Zweifellos sind die Umstände für die meisten zur Migration gezwungenen Menschen dramatisch. Dennoch ist die Migration nicht nur ein Fluch des Kapitalismus, sondern auch eine positive Bedingung für die Vereinigung der internationalen Arbeiterklasse. „Nur Reaktionäre“, schrieb schon Lenin, „können vor der fortschrittlichen Bedeutung dieser modernen Völkerwanderung die Augen verschließen.“ Dabei findet ein Austausch von Erfahrungen, kulturellen Prägungen, Organisations- und Kampfformen statt, wie er zum Beispiel eine große Rolle in der Aufstandsbewegung in Nordafrika und den arabischen Ländern gespielt hat. Die Kämpfe haben sich gegenseitig befruchtet.

Die Arbeiter müssen erkennen, dass sie trotz aller Unterschiede weltweit eine Klasse sind. Dazu arbeitet die MLPD in Deutschland immer enger mit fortschrittlichen Migrantenorganisationen zusammen. Sie kritisiert dabei allerdings auch, dass viele von ihnen sich in der Vergangenheit lange Zeit nicht am Klassenkampf und revolutionären Parteiaufbau in Deutschland beteiligt haben.

Revolutionäre Kritik der imperialistischen Flüchtlingspolitik

Die Flüchtlings- und Migrantenpolitik wird ein wichtiger Bestandteil der bevorstehenden Teilnahme der MLPD am Europawahlkampf sein (siehe S. 20).
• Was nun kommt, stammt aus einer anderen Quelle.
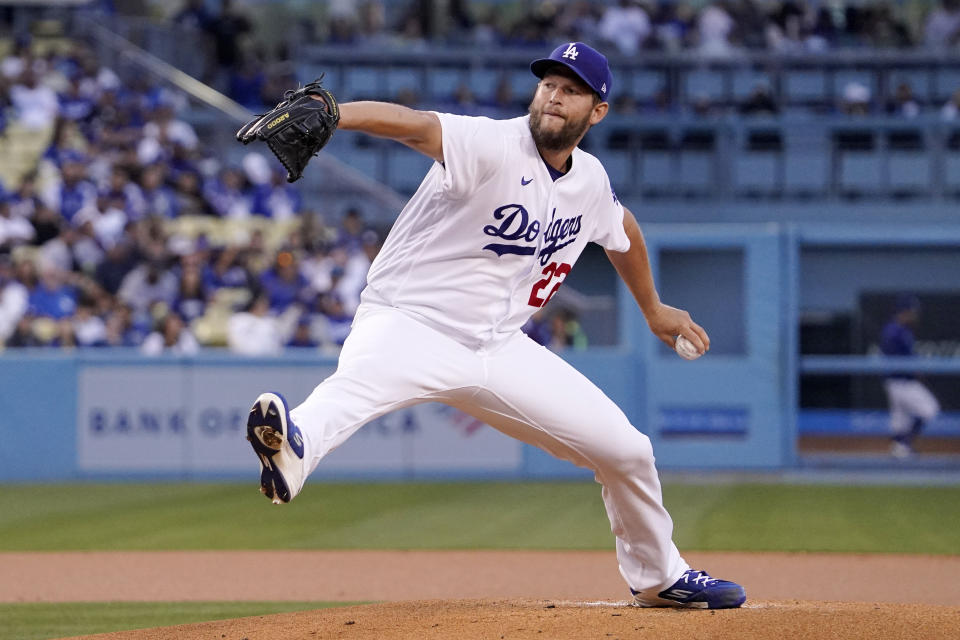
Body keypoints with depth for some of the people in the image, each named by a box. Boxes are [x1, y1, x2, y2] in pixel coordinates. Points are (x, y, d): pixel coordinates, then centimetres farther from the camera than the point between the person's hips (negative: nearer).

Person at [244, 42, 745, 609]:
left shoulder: (591, 181, 6)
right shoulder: (493, 147, -16)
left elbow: (621, 229, 30)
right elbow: (414, 125, -36)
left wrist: (654, 309, 42)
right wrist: (327, 115, -55)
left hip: (499, 349, 7)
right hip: (408, 324, -7)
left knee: (626, 450, 7)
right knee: (358, 385, -41)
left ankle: (659, 577, 32)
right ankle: (294, 442, -75)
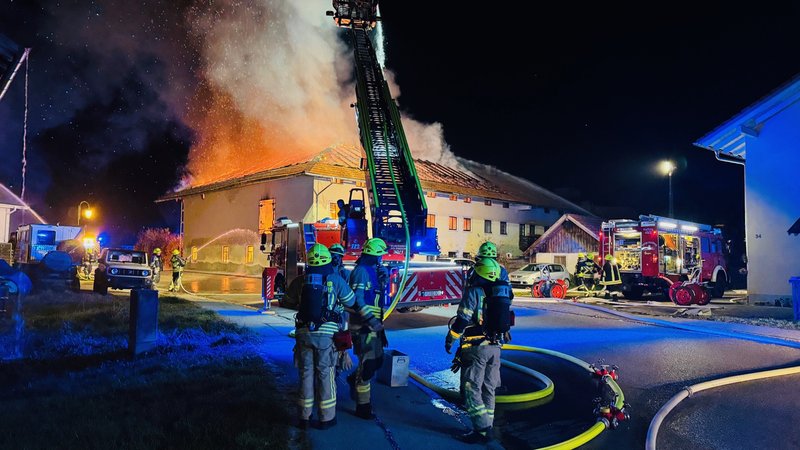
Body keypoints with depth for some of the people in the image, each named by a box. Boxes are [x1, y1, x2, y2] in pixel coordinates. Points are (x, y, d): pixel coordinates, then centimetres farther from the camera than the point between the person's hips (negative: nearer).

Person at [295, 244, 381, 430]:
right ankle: (326, 418, 15)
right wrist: (371, 319, 9)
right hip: (326, 335, -3)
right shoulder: (335, 279, -1)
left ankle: (304, 417, 20)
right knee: (325, 375, 7)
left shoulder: (303, 280, 7)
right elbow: (354, 303, 2)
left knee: (306, 374, 12)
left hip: (303, 333, 3)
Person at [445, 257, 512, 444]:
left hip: (476, 347, -7)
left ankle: (482, 430, -6)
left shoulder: (474, 291, -12)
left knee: (472, 389, -2)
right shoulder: (501, 292, 10)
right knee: (488, 390, 14)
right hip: (495, 347, 7)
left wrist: (450, 339, -6)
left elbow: (463, 319, -16)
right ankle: (486, 428, 20)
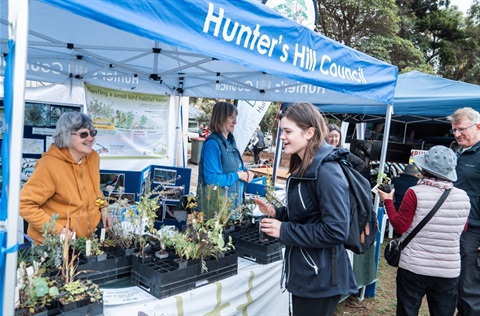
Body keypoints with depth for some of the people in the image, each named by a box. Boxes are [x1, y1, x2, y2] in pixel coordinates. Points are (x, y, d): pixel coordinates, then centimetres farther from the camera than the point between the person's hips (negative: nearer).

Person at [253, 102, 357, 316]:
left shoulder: (326, 172, -22)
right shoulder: (303, 167, 9)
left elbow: (336, 232, -26)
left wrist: (284, 231, -21)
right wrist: (276, 213, 2)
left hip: (320, 279, -9)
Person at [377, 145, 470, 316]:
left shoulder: (415, 193, -14)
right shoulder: (464, 197, -2)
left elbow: (400, 226, -9)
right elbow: (462, 229, 13)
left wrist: (388, 202, 2)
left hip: (413, 268, -3)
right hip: (449, 271, 3)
Sie wird der reaktionären Kritik an der imperialistischen Migrantenpolitik ihre revolutionäre Kritik entgegenstellen, die auch ein positives Programm umfasst. Auf dem Treffen der Gelsenkirchener Wählerinitiative „Stefan Engel und Petra Braun“ zur Bundestagswahl 2013 am 19. Juli vergangenen Jahres stellte der Spitzenkandidat der MLPD in einem Vortrag die folgenden Losungen der MLPD in der Migrantenfrage vor:

Volle rechtliche Gleichstellung aller dauerhaft in Deutschland lebenden Migranten, egal welcher Nationalität (außer Besatzungstruppen)

Aktives und passives Wahlrecht für Migranten

Gleiche Rechte am Arbeitsmarkt für Migranten

Uneingeschränktes Asylrecht auf antifaschistischer Grundlage

Anerkennung als Asylant auch aus geschlechtsspezifischen Gründen (z. B. wegen sexueller Verfolgung, Beschneidungen)

Wir sind entschieden gegen Rassismus und Ausländerfeindlichkeit

Wir treten ein für die Aufhebung des Verbots der PKK und anderer revolutionärer Organisationen

Revolution ist kein Verbrechen. Keine Einschränkung der demokratischen Rechte von Asylbewerbern vor Gerichten!

Die wichtigste perspektivische Lösung besteht im Kampf für eine sozialistische Gesellschaft, in der die Ausbeutung und Unterdrückung des Menschen durch den Menschen abgeschafft ist, und in der Errichtung vereinigter sozialistischer Staaten der Welt.